Virtual reality, the final frontier:
- These are the voyages of future technology.
- Its ongoing mission to explore strange new gizmos.
- To seek out new technology and new toys.
- To boldly go where no gamer has gone before.
Since the creation of the genre, Science fiction has had the power to inspire real life technology of tomorrow's world. The out-there inventions seen in the movies and on television are often seen to be an impossible dream created by a writer with an over-active imagination, whereas others consider them to be a vision of the distant future. Space travel hasn't advanced as much as Arthur C. Clarke and Stanley Kubrick imagined it would in 2001: A Space Odyssey and its sequel 2010. Space travel may be behind, but Sci-fi has set the foundations for future toys and inventions, which could soon be considered science fact.

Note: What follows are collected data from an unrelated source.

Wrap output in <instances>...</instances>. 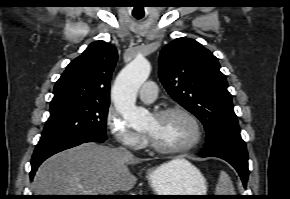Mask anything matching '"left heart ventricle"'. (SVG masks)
<instances>
[{
  "mask_svg": "<svg viewBox=\"0 0 290 199\" xmlns=\"http://www.w3.org/2000/svg\"><path fill=\"white\" fill-rule=\"evenodd\" d=\"M144 132L158 145L165 148L184 147L191 143L195 136L193 125L180 114L163 118L153 116Z\"/></svg>",
  "mask_w": 290,
  "mask_h": 199,
  "instance_id": "b2bd125f",
  "label": "left heart ventricle"
}]
</instances>
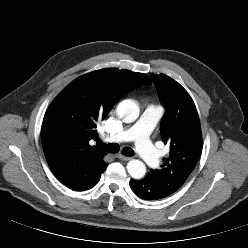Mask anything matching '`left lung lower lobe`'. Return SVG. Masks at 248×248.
<instances>
[{
    "mask_svg": "<svg viewBox=\"0 0 248 248\" xmlns=\"http://www.w3.org/2000/svg\"><path fill=\"white\" fill-rule=\"evenodd\" d=\"M132 191L141 199L159 200L169 196L158 184L152 182L148 177L141 180H130Z\"/></svg>",
    "mask_w": 248,
    "mask_h": 248,
    "instance_id": "0a47b994",
    "label": "left lung lower lobe"
}]
</instances>
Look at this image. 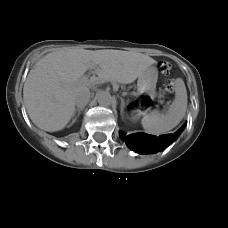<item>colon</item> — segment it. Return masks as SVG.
<instances>
[{
    "instance_id": "obj_1",
    "label": "colon",
    "mask_w": 228,
    "mask_h": 228,
    "mask_svg": "<svg viewBox=\"0 0 228 228\" xmlns=\"http://www.w3.org/2000/svg\"><path fill=\"white\" fill-rule=\"evenodd\" d=\"M172 66L169 62H162L160 64V70L163 73H168L171 70ZM165 90L167 93L171 94L174 90V83L173 82H169L168 84H166L165 86Z\"/></svg>"
}]
</instances>
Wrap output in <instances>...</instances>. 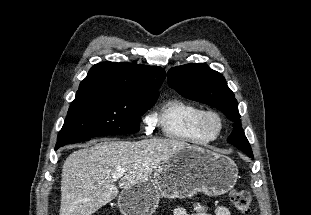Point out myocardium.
<instances>
[{
    "mask_svg": "<svg viewBox=\"0 0 311 215\" xmlns=\"http://www.w3.org/2000/svg\"><path fill=\"white\" fill-rule=\"evenodd\" d=\"M223 125L224 122L222 116L214 110H204L198 120L200 131L212 139L220 134Z\"/></svg>",
    "mask_w": 311,
    "mask_h": 215,
    "instance_id": "obj_1",
    "label": "myocardium"
}]
</instances>
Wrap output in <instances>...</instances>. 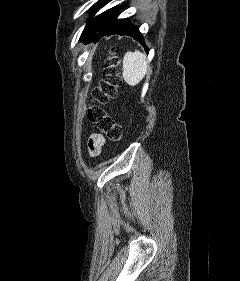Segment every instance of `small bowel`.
I'll list each match as a JSON object with an SVG mask.
<instances>
[{
	"mask_svg": "<svg viewBox=\"0 0 240 281\" xmlns=\"http://www.w3.org/2000/svg\"><path fill=\"white\" fill-rule=\"evenodd\" d=\"M106 139L102 134L91 133L88 139V152L92 157L100 155L102 147L105 145Z\"/></svg>",
	"mask_w": 240,
	"mask_h": 281,
	"instance_id": "c3829d8e",
	"label": "small bowel"
}]
</instances>
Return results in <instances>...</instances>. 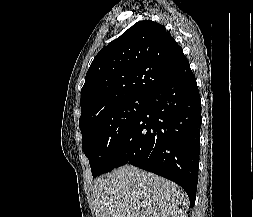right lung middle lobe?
Returning a JSON list of instances; mask_svg holds the SVG:
<instances>
[{
  "instance_id": "1",
  "label": "right lung middle lobe",
  "mask_w": 253,
  "mask_h": 217,
  "mask_svg": "<svg viewBox=\"0 0 253 217\" xmlns=\"http://www.w3.org/2000/svg\"><path fill=\"white\" fill-rule=\"evenodd\" d=\"M146 97H135L106 107L80 125L82 148L93 178L108 172L110 161L143 111Z\"/></svg>"
}]
</instances>
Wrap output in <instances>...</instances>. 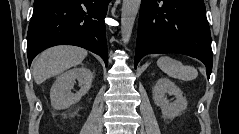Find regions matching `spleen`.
I'll use <instances>...</instances> for the list:
<instances>
[{"label":"spleen","instance_id":"3e777b00","mask_svg":"<svg viewBox=\"0 0 239 134\" xmlns=\"http://www.w3.org/2000/svg\"><path fill=\"white\" fill-rule=\"evenodd\" d=\"M158 67L169 77L190 81L198 76V71L193 66H185L180 61L169 56H162L157 60Z\"/></svg>","mask_w":239,"mask_h":134}]
</instances>
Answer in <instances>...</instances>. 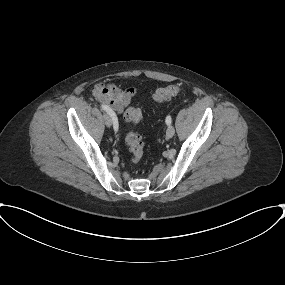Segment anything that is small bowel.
<instances>
[{"label": "small bowel", "mask_w": 285, "mask_h": 285, "mask_svg": "<svg viewBox=\"0 0 285 285\" xmlns=\"http://www.w3.org/2000/svg\"><path fill=\"white\" fill-rule=\"evenodd\" d=\"M136 94L134 87L120 88L112 82L97 83L91 89V95L98 102L119 114Z\"/></svg>", "instance_id": "obj_1"}]
</instances>
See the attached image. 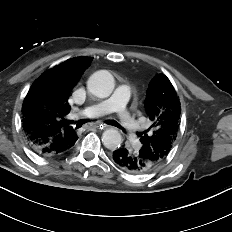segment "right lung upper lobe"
Returning <instances> with one entry per match:
<instances>
[{
	"mask_svg": "<svg viewBox=\"0 0 232 232\" xmlns=\"http://www.w3.org/2000/svg\"><path fill=\"white\" fill-rule=\"evenodd\" d=\"M93 58L75 57L43 73L29 89L22 106V127L29 143L41 148L77 137L64 118L68 98Z\"/></svg>",
	"mask_w": 232,
	"mask_h": 232,
	"instance_id": "obj_1",
	"label": "right lung upper lobe"
}]
</instances>
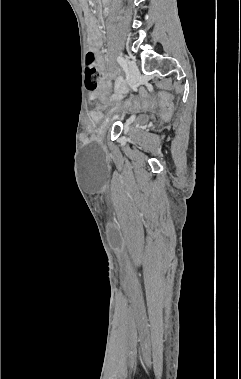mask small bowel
Segmentation results:
<instances>
[{"label":"small bowel","instance_id":"obj_1","mask_svg":"<svg viewBox=\"0 0 241 379\" xmlns=\"http://www.w3.org/2000/svg\"><path fill=\"white\" fill-rule=\"evenodd\" d=\"M91 43H92L93 49L98 50V48L101 44V39H100V37L96 31H92ZM98 66H99L101 73L104 76V65H103L102 61H99ZM105 87H109V85L104 84L102 88H105ZM85 91H86V93H90L91 99L89 100V105L91 106V108H94V106L96 105L97 96L101 95V90L98 88V86L92 85V86H86ZM103 107H104V102L98 101L97 102V108H103ZM97 117L98 116L95 115V118H97Z\"/></svg>","mask_w":241,"mask_h":379}]
</instances>
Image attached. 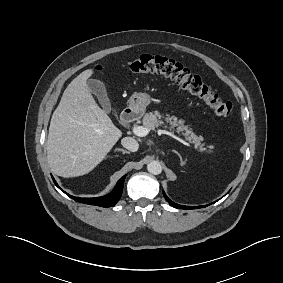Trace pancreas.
<instances>
[{"mask_svg": "<svg viewBox=\"0 0 283 283\" xmlns=\"http://www.w3.org/2000/svg\"><path fill=\"white\" fill-rule=\"evenodd\" d=\"M162 119H164L165 122ZM142 122L145 127L151 130L164 125L165 128H168L171 131H176L177 133L183 135L187 141L193 143L195 147L199 148L201 151L206 150V148H204L205 144L202 143L204 138L202 136H197L193 132L192 128H190L188 125H184L185 121L183 119H178L177 117L170 116L169 114H166V117H164L160 112L154 111L146 113L143 117ZM165 123L169 126L165 125ZM208 148L213 149V146L210 145L208 146ZM209 151L211 152V150Z\"/></svg>", "mask_w": 283, "mask_h": 283, "instance_id": "obj_1", "label": "pancreas"}]
</instances>
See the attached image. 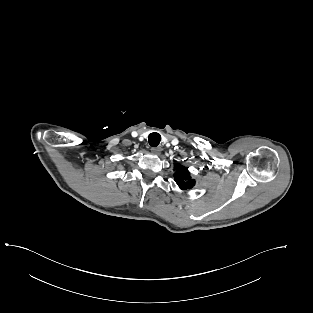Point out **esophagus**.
Listing matches in <instances>:
<instances>
[{"mask_svg": "<svg viewBox=\"0 0 313 313\" xmlns=\"http://www.w3.org/2000/svg\"><path fill=\"white\" fill-rule=\"evenodd\" d=\"M151 152H152L153 154L158 155V154H160V152H161V148H160V147H152V148H151Z\"/></svg>", "mask_w": 313, "mask_h": 313, "instance_id": "obj_1", "label": "esophagus"}]
</instances>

None more so than the hugely successful television series Star Trek, running since 1966 with 4 different series spin-offs and 11 movies, each one bringing new technological advances to the attention of fans and inventors. One notable Star Trek creation was the Communicators, these small handheld devices allowed crew members to communicate with each other over long distances and also acted as a tracking devices, although not in real life use in 1966 these days we call them Mobile Phones, with GPS.
As well as Communicators, Phasers and "Beam Me Up Scotty" (yes, we know that was never actually said - Ed), the major piece of hardware that wowed audiences when it first appeared (in The Next Generation episode, "Encounter at Far Point") is the Holographic Environment Simulator or Holodeck for short. The simulation room, no bigger than a tennis court, could simulate any environment or person you wanted it to. The environments were so huge and well portrayed that you couldn't distinguish the difference between holographic image and reality.
This form of virtual reality was no doubt a necessity on long deep space voyages. An hour in the Holodeck is probably what the doctor ordered to ease the nostalgia, claustrophobia or cabin fever. Even Captain Picard needed an escape into his own personal bliss, which for him involved riding virtual horses. The Holodeck's small room held no boundaries for the imagination, simulating anything you really desired (yes guys, anything you desire). From playing poker with Isaac Newton to watching an imaginary Baseball game, the Holodeck is literally the room of dreams. The Holodeck was never seen in the original series, but who knows what Kirk would do to virtual green women if he had one on board NCC-1701.
Of course, straining your brain trying to imagine how a small room can be transformed into a giant world can convince you the idea is absurd. There are simply more questions than there are answers, how can the Holodeck create touchable 3D objects? Does water feel wet? Were the floors treadmills? What if two people were in the same simulation and they walked away from each other - wouldn't they bump into walls? The official Star Trek mythology states that "the Holodeck employed three-dimensional holographic projections as well as transporter-based replications of actual objects." The easy thing about Sci-Fi is that any answer is plausible because it simply isn't realistic.